● **Exercise instructions**:
Scan the records below for the line containing "1898,599 1854,618 1838,581" and the line containing "988,904 1000,904 1001,936". Copy both, plus every line between, exactly.

(Collection entries)
-=-=-=-=-

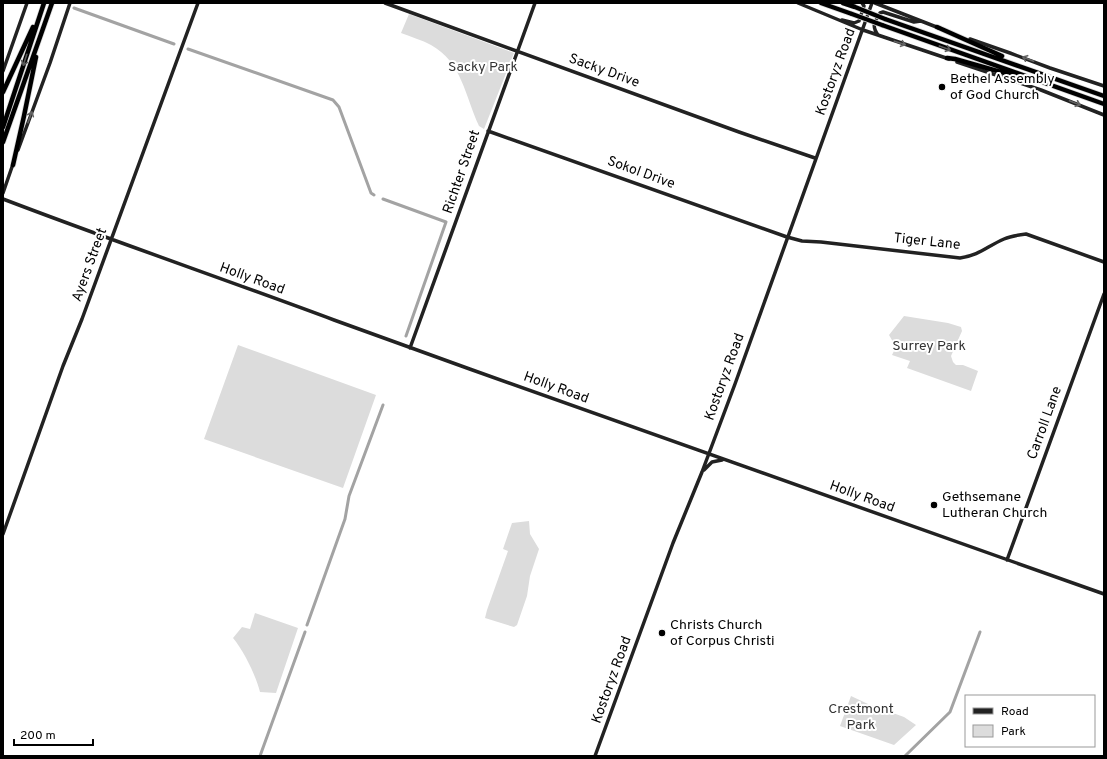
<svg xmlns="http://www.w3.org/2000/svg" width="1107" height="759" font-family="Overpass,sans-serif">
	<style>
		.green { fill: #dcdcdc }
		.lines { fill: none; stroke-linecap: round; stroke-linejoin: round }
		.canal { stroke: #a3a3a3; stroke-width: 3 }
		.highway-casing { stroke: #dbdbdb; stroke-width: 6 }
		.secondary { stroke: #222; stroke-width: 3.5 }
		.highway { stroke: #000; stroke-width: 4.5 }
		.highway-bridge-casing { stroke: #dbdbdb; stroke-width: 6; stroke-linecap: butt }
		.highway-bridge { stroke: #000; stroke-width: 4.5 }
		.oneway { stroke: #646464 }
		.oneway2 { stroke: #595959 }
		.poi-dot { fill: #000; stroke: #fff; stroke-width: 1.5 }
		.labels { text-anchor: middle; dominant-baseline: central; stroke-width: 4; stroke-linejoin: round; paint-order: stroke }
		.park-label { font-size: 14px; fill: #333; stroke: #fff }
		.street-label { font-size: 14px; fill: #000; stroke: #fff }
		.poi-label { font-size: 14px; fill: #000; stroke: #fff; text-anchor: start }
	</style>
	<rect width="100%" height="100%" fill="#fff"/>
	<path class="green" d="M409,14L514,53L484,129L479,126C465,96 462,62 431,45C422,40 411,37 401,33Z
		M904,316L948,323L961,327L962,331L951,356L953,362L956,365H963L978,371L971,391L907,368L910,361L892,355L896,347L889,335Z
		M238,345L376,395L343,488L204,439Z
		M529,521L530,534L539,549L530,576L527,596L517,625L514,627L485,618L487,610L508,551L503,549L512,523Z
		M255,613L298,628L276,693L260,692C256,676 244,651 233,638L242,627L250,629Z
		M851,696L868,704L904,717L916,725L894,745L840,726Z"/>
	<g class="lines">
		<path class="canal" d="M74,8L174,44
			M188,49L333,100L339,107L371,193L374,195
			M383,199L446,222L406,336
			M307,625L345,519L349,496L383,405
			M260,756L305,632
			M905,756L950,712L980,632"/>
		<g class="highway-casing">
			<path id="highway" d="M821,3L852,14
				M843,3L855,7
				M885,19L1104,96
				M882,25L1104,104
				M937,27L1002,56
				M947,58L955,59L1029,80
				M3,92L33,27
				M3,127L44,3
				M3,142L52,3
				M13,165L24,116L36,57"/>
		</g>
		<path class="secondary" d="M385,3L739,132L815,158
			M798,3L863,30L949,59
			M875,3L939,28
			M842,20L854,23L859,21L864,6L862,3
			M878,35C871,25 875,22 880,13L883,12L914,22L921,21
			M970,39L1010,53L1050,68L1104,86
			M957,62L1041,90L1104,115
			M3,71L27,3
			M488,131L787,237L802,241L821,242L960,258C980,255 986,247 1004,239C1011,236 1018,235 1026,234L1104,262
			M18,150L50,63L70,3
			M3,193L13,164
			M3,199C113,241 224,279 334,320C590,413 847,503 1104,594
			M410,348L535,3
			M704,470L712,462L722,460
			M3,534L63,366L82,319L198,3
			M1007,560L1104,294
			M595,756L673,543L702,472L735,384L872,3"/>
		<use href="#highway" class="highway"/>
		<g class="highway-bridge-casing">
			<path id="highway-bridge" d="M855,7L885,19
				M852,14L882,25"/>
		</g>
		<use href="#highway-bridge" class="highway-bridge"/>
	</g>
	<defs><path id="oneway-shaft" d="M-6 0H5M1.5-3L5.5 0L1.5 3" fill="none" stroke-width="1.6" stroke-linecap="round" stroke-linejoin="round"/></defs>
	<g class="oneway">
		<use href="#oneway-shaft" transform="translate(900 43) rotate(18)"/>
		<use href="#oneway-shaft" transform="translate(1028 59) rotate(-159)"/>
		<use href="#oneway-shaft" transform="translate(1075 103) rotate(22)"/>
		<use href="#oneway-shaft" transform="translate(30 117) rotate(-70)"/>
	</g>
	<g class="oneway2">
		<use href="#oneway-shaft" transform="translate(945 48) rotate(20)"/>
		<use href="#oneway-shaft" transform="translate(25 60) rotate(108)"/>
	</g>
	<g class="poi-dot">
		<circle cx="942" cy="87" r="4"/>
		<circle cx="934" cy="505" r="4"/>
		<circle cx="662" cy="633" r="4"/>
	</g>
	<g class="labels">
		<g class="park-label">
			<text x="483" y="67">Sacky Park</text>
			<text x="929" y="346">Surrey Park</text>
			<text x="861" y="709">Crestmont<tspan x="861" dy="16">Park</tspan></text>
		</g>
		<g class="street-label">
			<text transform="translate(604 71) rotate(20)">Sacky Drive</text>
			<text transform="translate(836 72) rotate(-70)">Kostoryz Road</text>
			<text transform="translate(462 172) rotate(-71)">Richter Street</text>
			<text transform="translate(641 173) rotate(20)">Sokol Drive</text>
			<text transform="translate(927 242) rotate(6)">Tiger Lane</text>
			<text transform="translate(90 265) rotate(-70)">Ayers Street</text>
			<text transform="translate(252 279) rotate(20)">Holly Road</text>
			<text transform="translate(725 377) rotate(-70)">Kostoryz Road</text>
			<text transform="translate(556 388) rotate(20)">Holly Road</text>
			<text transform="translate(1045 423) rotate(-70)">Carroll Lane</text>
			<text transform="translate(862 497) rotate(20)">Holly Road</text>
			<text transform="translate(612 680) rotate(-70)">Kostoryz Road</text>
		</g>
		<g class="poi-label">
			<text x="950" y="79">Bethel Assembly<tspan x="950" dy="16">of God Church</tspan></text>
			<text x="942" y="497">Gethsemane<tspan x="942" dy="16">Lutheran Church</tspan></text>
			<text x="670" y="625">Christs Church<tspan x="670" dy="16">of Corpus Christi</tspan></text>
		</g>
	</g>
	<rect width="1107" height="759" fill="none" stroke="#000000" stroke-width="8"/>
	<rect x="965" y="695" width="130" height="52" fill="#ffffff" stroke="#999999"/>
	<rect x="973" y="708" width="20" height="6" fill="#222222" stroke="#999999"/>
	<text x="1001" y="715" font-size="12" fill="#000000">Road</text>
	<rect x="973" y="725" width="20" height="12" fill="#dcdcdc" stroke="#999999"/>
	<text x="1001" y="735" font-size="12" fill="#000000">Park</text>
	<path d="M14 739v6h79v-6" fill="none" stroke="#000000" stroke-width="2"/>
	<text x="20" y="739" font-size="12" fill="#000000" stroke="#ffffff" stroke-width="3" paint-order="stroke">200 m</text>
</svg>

-=-=-=-=-

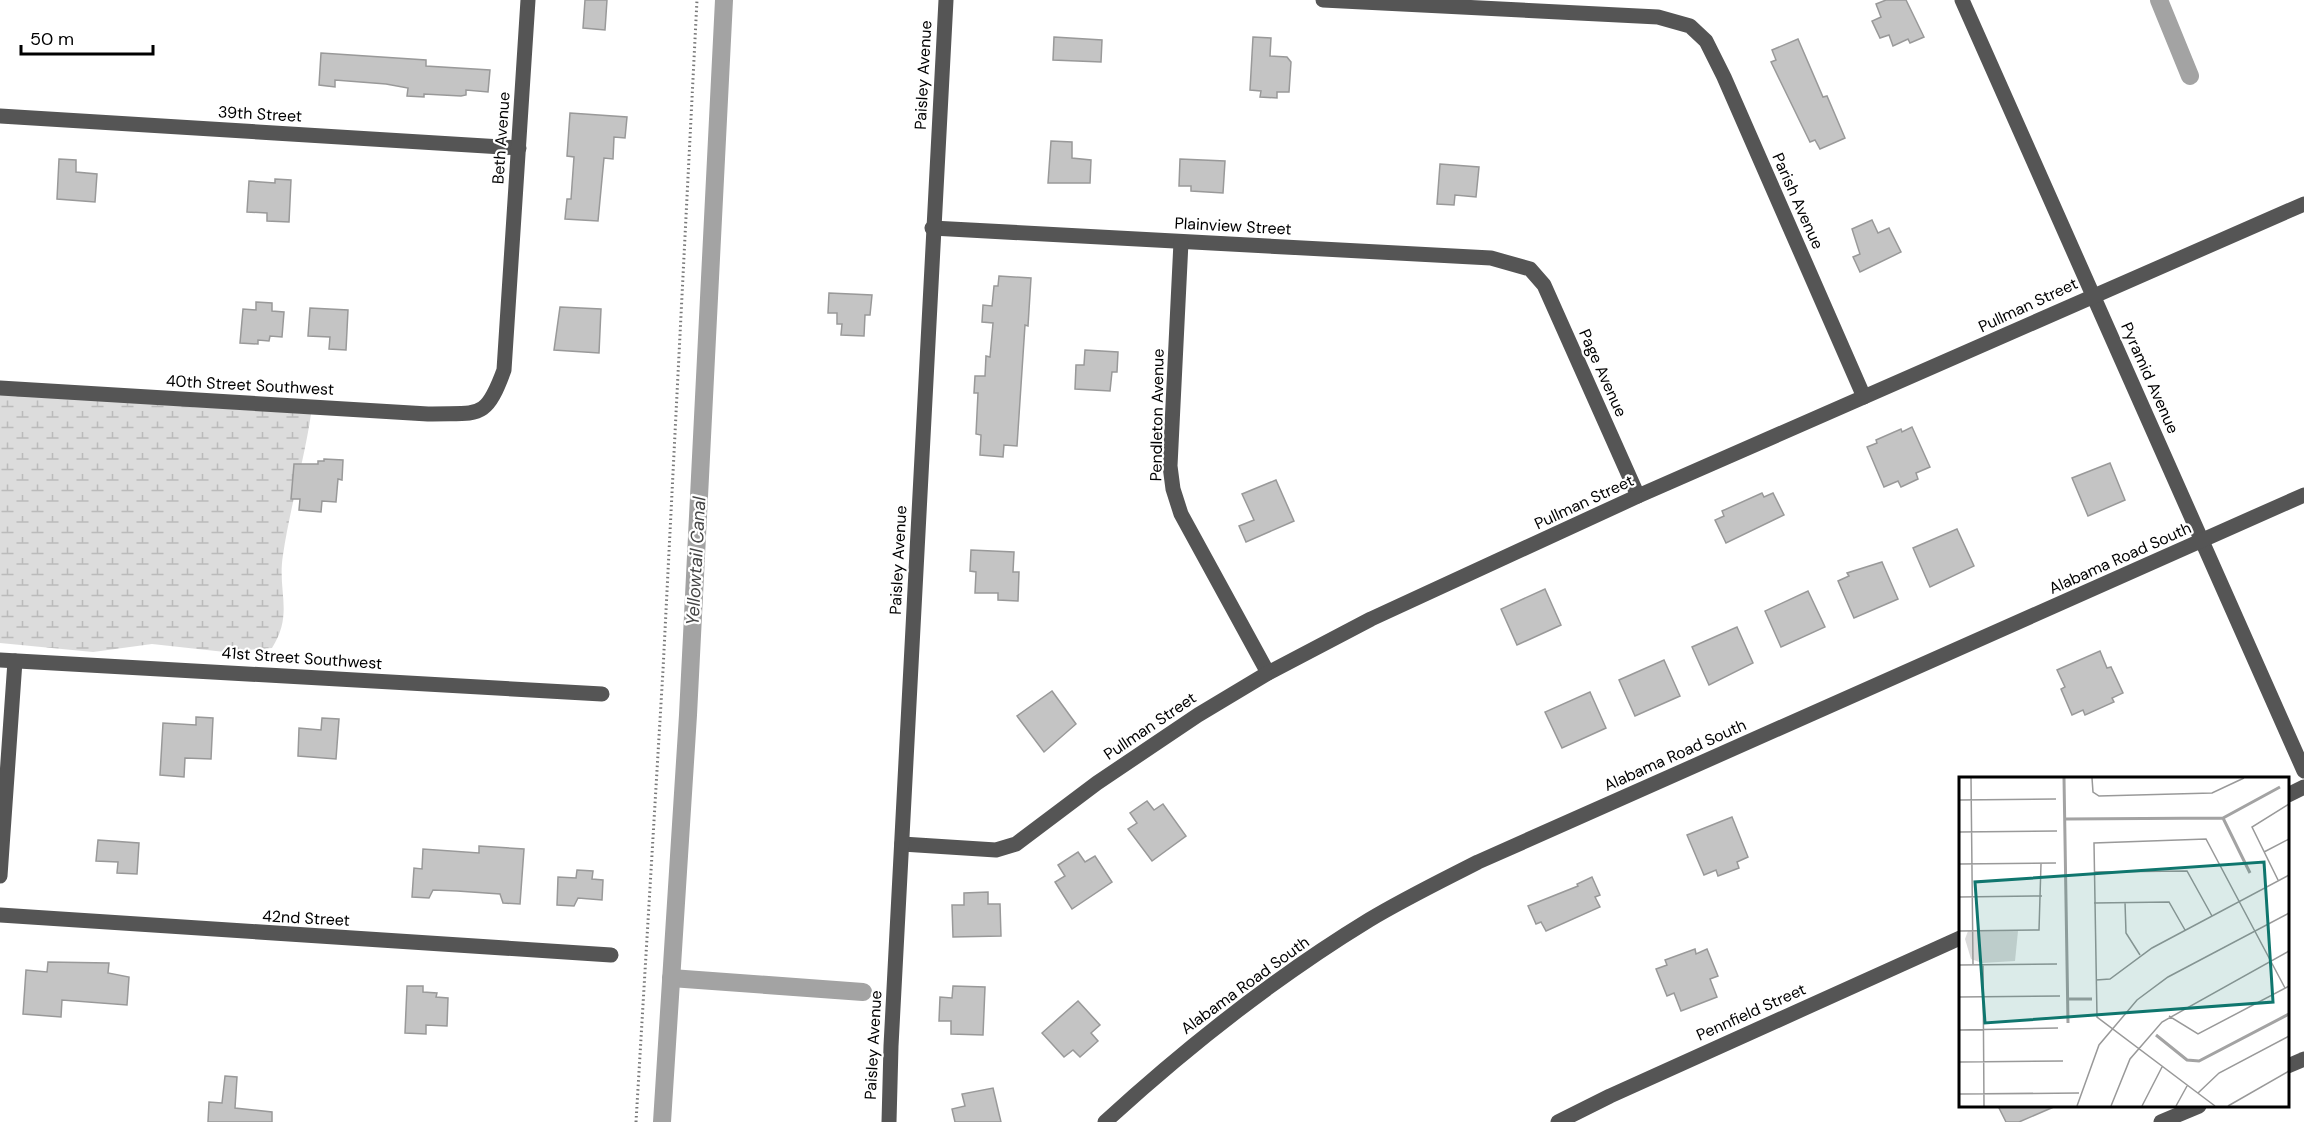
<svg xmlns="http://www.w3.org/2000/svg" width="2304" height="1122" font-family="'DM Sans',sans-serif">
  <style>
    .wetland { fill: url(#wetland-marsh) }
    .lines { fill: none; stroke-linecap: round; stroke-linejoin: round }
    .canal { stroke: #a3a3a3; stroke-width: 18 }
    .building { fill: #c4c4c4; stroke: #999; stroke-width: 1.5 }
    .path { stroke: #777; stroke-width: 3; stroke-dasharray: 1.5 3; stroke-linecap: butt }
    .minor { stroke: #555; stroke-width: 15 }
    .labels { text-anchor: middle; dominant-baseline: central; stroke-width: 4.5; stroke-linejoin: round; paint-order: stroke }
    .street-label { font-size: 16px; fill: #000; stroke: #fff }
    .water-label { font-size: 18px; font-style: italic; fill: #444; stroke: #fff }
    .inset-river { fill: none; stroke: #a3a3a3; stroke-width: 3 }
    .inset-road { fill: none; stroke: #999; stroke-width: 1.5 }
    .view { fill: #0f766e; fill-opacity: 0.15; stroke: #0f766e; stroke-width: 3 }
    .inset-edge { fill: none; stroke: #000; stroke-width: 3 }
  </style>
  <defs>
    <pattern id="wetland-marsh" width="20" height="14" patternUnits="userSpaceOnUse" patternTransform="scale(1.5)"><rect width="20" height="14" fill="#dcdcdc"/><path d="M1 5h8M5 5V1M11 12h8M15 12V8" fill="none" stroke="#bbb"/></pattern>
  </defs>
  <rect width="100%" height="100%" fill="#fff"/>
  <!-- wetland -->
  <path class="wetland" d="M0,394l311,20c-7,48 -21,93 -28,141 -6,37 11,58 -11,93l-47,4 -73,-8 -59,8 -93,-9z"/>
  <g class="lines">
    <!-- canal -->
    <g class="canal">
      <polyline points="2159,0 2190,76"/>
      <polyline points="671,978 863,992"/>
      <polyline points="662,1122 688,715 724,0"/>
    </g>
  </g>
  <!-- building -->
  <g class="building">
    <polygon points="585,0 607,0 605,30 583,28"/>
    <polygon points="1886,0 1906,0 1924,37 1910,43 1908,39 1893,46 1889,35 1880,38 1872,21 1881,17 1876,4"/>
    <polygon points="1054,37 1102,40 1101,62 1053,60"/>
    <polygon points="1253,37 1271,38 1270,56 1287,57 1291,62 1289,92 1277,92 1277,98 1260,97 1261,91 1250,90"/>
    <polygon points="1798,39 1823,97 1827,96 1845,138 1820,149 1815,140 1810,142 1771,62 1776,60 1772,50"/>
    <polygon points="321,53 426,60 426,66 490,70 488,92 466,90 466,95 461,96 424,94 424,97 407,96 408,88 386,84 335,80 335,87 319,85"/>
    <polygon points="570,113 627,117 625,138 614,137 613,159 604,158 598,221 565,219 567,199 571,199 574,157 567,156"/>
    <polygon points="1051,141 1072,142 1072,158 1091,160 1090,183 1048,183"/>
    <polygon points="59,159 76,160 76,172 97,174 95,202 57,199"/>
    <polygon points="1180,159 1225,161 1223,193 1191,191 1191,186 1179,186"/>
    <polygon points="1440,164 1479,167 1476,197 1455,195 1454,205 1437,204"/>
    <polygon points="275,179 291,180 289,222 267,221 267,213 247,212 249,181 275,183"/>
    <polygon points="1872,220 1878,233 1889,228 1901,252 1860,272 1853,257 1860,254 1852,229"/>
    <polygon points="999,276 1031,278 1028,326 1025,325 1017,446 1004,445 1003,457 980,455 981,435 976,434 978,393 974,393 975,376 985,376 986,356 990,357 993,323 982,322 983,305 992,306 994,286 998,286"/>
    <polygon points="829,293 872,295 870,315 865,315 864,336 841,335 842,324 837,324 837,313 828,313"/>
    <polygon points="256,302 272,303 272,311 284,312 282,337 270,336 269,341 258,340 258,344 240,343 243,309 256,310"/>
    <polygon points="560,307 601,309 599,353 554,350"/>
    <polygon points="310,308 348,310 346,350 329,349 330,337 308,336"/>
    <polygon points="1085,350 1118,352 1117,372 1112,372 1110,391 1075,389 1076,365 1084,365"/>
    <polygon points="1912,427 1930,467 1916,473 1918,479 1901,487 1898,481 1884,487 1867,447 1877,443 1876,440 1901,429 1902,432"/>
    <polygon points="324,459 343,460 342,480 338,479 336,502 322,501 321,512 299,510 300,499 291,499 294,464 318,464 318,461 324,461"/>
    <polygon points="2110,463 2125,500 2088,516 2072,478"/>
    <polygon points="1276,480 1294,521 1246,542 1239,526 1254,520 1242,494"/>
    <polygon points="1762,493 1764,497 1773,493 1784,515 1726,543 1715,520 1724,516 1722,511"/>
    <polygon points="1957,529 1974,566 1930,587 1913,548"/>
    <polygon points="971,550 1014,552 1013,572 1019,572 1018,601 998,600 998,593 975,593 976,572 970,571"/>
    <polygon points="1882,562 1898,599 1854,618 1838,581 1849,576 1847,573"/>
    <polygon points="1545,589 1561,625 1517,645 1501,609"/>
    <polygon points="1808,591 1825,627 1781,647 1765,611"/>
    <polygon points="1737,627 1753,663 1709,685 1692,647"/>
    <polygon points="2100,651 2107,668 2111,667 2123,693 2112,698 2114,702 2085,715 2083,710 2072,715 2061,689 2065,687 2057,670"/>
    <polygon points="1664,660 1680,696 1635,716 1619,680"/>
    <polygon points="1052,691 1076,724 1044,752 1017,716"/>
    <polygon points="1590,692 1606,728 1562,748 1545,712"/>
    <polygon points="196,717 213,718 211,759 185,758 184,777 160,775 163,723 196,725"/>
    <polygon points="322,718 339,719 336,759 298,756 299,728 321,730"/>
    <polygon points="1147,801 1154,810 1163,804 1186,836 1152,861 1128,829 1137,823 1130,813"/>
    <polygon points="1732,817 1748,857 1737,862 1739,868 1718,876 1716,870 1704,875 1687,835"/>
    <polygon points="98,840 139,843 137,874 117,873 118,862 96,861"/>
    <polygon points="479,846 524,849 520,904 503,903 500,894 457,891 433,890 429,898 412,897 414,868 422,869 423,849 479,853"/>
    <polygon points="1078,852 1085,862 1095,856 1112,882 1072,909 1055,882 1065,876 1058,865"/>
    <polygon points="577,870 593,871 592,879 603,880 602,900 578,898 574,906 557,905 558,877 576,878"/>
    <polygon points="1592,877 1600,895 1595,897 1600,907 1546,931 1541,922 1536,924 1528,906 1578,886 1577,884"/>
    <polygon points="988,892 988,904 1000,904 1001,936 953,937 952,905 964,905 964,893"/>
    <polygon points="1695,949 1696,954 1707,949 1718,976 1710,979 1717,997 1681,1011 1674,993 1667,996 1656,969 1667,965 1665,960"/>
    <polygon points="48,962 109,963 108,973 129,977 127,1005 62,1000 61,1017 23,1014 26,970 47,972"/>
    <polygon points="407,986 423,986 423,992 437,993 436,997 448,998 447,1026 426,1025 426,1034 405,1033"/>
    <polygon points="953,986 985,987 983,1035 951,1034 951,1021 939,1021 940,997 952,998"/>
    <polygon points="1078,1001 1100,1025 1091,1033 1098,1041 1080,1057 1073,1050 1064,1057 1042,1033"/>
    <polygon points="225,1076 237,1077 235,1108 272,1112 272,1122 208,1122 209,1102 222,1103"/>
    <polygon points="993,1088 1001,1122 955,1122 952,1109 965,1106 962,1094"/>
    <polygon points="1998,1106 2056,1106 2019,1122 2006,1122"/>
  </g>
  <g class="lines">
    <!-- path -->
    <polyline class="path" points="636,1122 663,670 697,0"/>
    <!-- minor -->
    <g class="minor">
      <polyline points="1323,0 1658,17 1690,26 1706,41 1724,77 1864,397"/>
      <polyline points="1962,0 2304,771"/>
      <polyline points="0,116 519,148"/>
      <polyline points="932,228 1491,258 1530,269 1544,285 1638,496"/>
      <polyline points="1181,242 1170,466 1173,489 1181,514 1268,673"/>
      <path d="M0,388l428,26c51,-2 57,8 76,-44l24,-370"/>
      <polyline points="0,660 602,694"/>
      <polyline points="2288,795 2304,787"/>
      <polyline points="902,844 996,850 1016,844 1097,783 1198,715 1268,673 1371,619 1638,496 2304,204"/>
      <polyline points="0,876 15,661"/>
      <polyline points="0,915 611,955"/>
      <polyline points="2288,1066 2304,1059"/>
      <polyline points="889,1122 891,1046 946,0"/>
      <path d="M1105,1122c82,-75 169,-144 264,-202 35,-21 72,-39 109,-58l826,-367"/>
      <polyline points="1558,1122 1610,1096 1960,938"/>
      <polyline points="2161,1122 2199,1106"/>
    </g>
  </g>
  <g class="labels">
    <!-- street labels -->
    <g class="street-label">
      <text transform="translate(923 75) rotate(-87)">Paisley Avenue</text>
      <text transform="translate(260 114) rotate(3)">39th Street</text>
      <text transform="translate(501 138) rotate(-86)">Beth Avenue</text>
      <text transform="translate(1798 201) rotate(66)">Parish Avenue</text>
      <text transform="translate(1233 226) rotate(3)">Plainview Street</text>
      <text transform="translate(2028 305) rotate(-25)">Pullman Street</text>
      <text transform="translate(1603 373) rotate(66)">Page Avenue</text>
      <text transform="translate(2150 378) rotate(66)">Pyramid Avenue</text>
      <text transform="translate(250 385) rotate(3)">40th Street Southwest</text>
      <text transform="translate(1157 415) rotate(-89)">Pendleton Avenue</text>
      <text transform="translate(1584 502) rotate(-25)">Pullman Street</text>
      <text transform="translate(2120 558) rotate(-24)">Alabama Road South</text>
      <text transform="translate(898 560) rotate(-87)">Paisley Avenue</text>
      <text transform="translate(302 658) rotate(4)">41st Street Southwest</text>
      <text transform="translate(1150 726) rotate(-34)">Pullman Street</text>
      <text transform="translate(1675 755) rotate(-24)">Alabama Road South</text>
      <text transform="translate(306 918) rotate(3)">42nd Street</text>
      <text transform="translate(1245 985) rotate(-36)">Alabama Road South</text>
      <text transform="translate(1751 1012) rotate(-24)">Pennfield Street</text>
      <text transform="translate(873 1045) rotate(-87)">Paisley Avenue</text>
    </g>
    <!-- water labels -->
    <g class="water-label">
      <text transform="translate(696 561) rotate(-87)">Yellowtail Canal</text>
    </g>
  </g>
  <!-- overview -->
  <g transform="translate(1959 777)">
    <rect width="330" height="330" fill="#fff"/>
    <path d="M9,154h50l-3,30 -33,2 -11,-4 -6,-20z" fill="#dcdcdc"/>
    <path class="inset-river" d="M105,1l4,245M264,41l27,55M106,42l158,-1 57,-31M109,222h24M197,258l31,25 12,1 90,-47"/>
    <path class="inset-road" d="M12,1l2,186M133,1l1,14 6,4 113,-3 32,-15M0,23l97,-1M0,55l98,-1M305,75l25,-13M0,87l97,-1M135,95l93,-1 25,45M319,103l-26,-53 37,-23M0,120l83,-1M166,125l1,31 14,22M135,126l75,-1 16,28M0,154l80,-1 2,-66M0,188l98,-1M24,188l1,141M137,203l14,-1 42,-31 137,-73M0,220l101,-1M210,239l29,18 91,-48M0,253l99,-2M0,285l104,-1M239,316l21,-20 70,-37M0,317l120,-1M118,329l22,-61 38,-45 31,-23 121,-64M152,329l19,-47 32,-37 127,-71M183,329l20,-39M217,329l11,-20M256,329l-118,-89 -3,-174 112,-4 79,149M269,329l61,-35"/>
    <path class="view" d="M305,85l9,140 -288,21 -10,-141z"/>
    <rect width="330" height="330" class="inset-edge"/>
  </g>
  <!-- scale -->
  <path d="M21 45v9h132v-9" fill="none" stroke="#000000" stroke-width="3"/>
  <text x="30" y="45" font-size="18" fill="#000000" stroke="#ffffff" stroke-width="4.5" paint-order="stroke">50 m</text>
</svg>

-=-=-=-=-

● **Solution for this task**:
    <polygon points="1882,562 1898,599 1854,618 1838,581 1849,576 1847,573"/>
    <polygon points="1545,589 1561,625 1517,645 1501,609"/>
    <polygon points="1808,591 1825,627 1781,647 1765,611"/>
    <polygon points="1737,627 1753,663 1709,685 1692,647"/>
    <polygon points="2100,651 2107,668 2111,667 2123,693 2112,698 2114,702 2085,715 2083,710 2072,715 2061,689 2065,687 2057,670"/>
    <polygon points="1664,660 1680,696 1635,716 1619,680"/>
    <polygon points="1052,691 1076,724 1044,752 1017,716"/>
    <polygon points="1590,692 1606,728 1562,748 1545,712"/>
    <polygon points="196,717 213,718 211,759 185,758 184,777 160,775 163,723 196,725"/>
    <polygon points="322,718 339,719 336,759 298,756 299,728 321,730"/>
    <polygon points="1147,801 1154,810 1163,804 1186,836 1152,861 1128,829 1137,823 1130,813"/>
    <polygon points="1732,817 1748,857 1737,862 1739,868 1718,876 1716,870 1704,875 1687,835"/>
    <polygon points="98,840 139,843 137,874 117,873 118,862 96,861"/>
    <polygon points="479,846 524,849 520,904 503,903 500,894 457,891 433,890 429,898 412,897 414,868 422,869 423,849 479,853"/>
    <polygon points="1078,852 1085,862 1095,856 1112,882 1072,909 1055,882 1065,876 1058,865"/>
    <polygon points="577,870 593,871 592,879 603,880 602,900 578,898 574,906 557,905 558,877 576,878"/>
    <polygon points="1592,877 1600,895 1595,897 1600,907 1546,931 1541,922 1536,924 1528,906 1578,886 1577,884"/>
    <polygon points="988,892 988,904 1000,904 1001,936 953,937 952,905 964,905 964,893"/>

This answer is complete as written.